Today's note is a very unusual note.... Read on.
Some 20 years ago an American investment banker, named Price, came up with the idea of the Afro-American Face Reserve Organization ( AFRO ) with its very own banknotes. The money was to be used to improve the status of the black community by increasing its purchasing power. Price expected that some $100 million spent monthly in these AFRO notes could raise about $10 million for a trust fund, which would in turn provide income for housing, educational opportunities and venture capital, all for Afro - Americans.
The idea was that banks, stores etc. would accept these notes and that the community was to patronize only these establishments. The organizers of this currency went so far as to clear this all with the American Secret Service (a branch of the Treasury Department).

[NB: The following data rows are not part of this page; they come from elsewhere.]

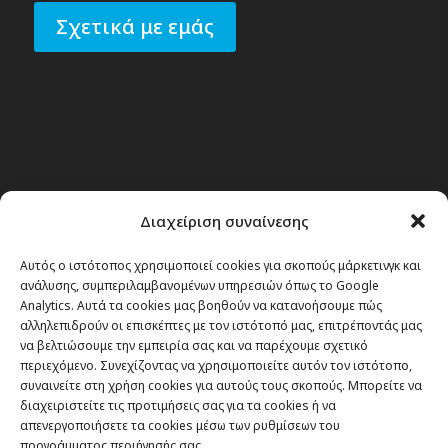
Σχετικά με εμάς
Διαχείριση συναίνεσης
Αυτός ο ιστότοπος χρησιμοποιεί cookies για σκοπούς μάρκετινγκ και
ανάλυσης, συμπεριλαμβανομένων υπηρεσιών όπως το Google
Analytics. Αυτά τα cookies μας βοηθούν να κατανοήσουμε πώς
αλληλεπιδρούν οι επισκέπτες με τον ιστότοπό μας, επιτρέποντάς μας
να βελτιώσουμε την εμπειρία σας και να παρέχουμε σχετικό
περιεχόμενο. Συνεχίζοντας να χρησιμοποιείτε αυτόν τον ιστότοπο,
συναινείτε στη χρήση cookies για αυτούς τους σκοπούς. Μπορείτε να
διαχειριστείτε τις προτιμήσεις σας για τα cookies ή να
απενεργοποιήσετε τα cookies μέσω των ρυθμίσεων του
προγράμματος περιήγησής σας.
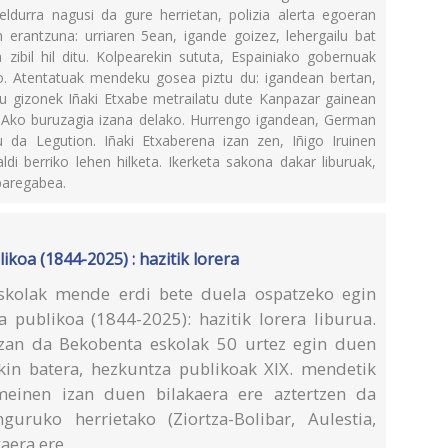
eldurra nagusi da gure herrietan, polizia alerta egoeran
erantzuna: urriaren 5ean, igande goizez, lehergailu bat
 zibil hil ditu. Kolpearekin sututa, Espainiako gobernuak
o. Atentatuak mendeku gosea piztu du: igandean bertan,
iru gizonek Iñaki Etxabe metrailatu dute Kanpazar gainean
TAko buruzagia izana delako. Hurrengo igandean, German
rtu da Legution. Iñaki Etxaberena izan zen, Iñigo Iruinen
ldi berriko lehen hilketa. Ikerketa sakona dakar liburuak,
 paregabea.
oa (1844-2025) : hazitik lorera
kolak mende erdi bete duela ospatzeko egin
publikoa (1844-2025): hazitik lorera liburua.
izan da Bekobenta eskolak 50 urtez egin duen
rekin batera, hezkuntza publikoak XIX. mendetik
einen izan duen bilakaera ere aztertzen da
guruko herrietako (Ziortza-Bolibar, Aulestia,
aera ere.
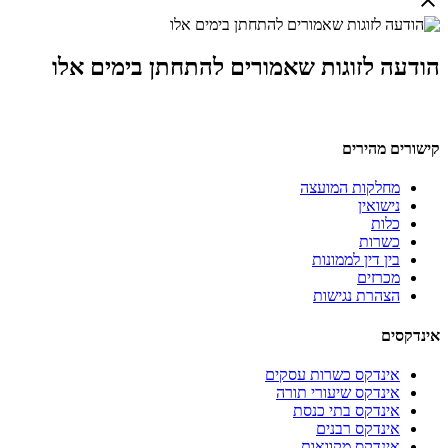
הודעה לזוגות שאמורים להתחתן בימים אלו
קישורים מהירים
מחלקות המועצה
נישואין
כלות
כשרות
בין דין לממונות
מכרזים
הצהרת נגישות
אינדקסים
אינדקס כשרות עסקים
אינדקס שיעורי תורה
אינדקס בתי כנסת
אינדקס רבנים
אינדקס מקוואות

This 20 Dollar note is serially numbered ( although you may not receive exactly the same serial number as pictured )and printed in the standard Afro-American colors of red, green & black. The central portrait of Frederick Doulgass* is flanked by an American eagle and the Douglass signature. And unlike play notes, these say that they are "redeemable at participating banks". The reverse depicts the Douglass home in Washington, D.C.

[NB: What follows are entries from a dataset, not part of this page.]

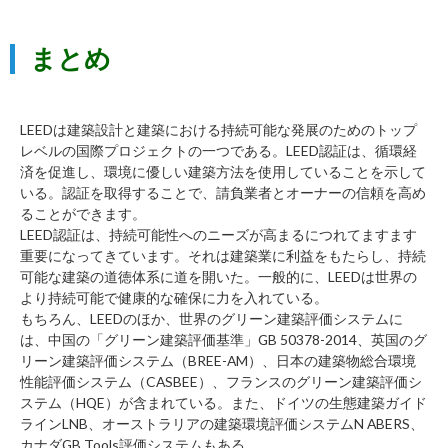
まとめ
LEEDは建築設計と建築における持続可能な発展のためのトップ
レベルの国際プロジェクトの一つである。LEED認証は、循環経
済を促進し、環境に優しい建築方法を使用していることを示して
いる。認証を取得することで、請負業者とオーナーの信頼を高め
ることができます。
LEED認証は、持続可能性へのニーズが高まるにつれてますます
重要になってきています。それは建築業に利益をもたらし、持続
可能な建築の道徳体系に道を開いた。一般的に、LEEDは世界の
より持続可能で健康的な確保に力を入れている。
もちろん、LEEDのほか、世界のグリーン建築評価システムに
は、中国の「グリーン建築評価基準」GB 50378-2014、英国のグ
リーン建築評価システム（BREE-AM）、日本の建築物総合環境
性能評価システム（CASBEE）、フランスのグリーン建築評価シ
ステム（HQE）が含まれている。また、ドイツの生態建築ガイド
ラインLNB、オーストラリアの建築環境評価システムN ABERS、
カナダGB Tools評価システムもある。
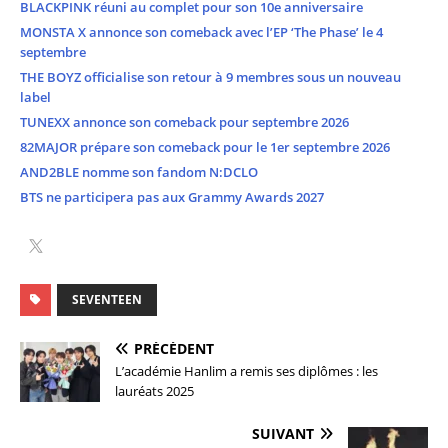
BLACKPINK réuni au complet pour son 10e anniversaire
MONSTA X annonce son comeback avec l’EP ‘The Phase’ le 4
septembre
THE BOYZ officialise son retour à 9 membres sous un nouveau
label
TUNEXX annonce son comeback pour septembre 2026
82MAJOR prépare son comeback pour le 1er septembre 2026
AND2BLE nomme son fandom N:DCLO
BTS ne participera pas aux Grammy Awards 2027
SEVENTEEN
PRÉCÉDENT
L’académie Hanlim a remis ses diplômes : les
lauréats 2025
SUIVANT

Frederick Douglass (1817 - 1895), American abolitionist, orator, and writer, who escaped slavery and urged other blacks to do likewise before and during the American Civil War (1861 - 1865). He was born in Tuckahoe, Maryland, the son of a slave. In 1838 Douglass escaped slavery and reached New Bedford, Massachusetts. Following an antislavery convention in 1841, he became an agent of the Massachusetts Anti-Slavery Society. His work for the 'Underground Railroad', a network that helped slaves escape to free areas, did much to further the cause of the abolitionists and made his name a symbol of freedom. In 1845 Douglass went to England to escape the danger of seizure under the Fugitive Slave Laws. His lectures on the question of slavery in the United States prompted his admirers to raise funds to purchase his freedom. After returning to the United States in 1847, Douglass became the leader of the Underground Railroad in Rochester, New York. There he established the abolitionist newspaper North Star, which he edited until 1860. During the presidential election of 1860 Douglass campaigned for Abraham Lincoln. Following the outbreak of the American Civil War (1861 - 1865) , he helped raise two regiments of black soldiers. After the war, Douglass fought for enactment of the 13th , 14th, and 15th Amendments to the Constitution of the United States He later served in governmental positions, including U.S. minister to Haiti (1889 - 1891).